**Required action:**
Comb through the entries for "papel" and pull out each line that holds it.

**Collected data:**
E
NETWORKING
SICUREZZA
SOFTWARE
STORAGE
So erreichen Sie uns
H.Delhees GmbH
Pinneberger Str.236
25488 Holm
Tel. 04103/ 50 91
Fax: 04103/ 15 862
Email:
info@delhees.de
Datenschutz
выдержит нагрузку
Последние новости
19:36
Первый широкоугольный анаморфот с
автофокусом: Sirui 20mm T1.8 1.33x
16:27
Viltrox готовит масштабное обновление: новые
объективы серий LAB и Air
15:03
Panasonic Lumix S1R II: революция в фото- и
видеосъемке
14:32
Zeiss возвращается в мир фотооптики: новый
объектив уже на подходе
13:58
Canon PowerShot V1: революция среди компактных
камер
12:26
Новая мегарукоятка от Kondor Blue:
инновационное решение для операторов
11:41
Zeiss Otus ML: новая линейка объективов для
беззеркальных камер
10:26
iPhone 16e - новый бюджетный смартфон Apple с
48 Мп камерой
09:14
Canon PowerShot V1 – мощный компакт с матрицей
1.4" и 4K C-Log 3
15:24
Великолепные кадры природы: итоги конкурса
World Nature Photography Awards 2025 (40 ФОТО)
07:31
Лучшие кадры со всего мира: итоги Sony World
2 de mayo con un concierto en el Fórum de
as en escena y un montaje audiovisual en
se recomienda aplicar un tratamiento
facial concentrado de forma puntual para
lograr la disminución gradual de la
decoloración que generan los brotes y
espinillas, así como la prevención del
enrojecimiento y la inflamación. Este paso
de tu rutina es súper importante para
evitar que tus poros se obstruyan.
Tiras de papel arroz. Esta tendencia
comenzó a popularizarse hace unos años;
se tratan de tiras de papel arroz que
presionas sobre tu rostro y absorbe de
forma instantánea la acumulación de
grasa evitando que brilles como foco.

**Problem solution:**
Tiras de papel arroz. Esta tendencia
se tratan de tiras de papel arroz que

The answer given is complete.